Model depicting the contribution of thresholded variations in gene expression to the penetrance of SIOD. (A) SMARCAL1 orthologs buffer random fluctuations in gene expression by modulating DNA helicity within the promoter and across transcribed regions. (B) Deficiency of the SMARCAL1 orthologs impairs maintenance of DNA structure within the transcriptionally active regions, and thereby alters gene expression.

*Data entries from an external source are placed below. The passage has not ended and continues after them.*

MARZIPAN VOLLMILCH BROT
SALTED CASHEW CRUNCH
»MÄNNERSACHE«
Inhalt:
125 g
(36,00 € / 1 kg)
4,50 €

These alterations in gene expression are within a threshold of tolerance and compensated for such that few or no phenotypic features are apparent in humans and model organisms. (C) However, when transcription is further compromised by environmental or genetic factors that cause gene expression to pass a threshold, the organism is unable to compensate and manifests a phenotype.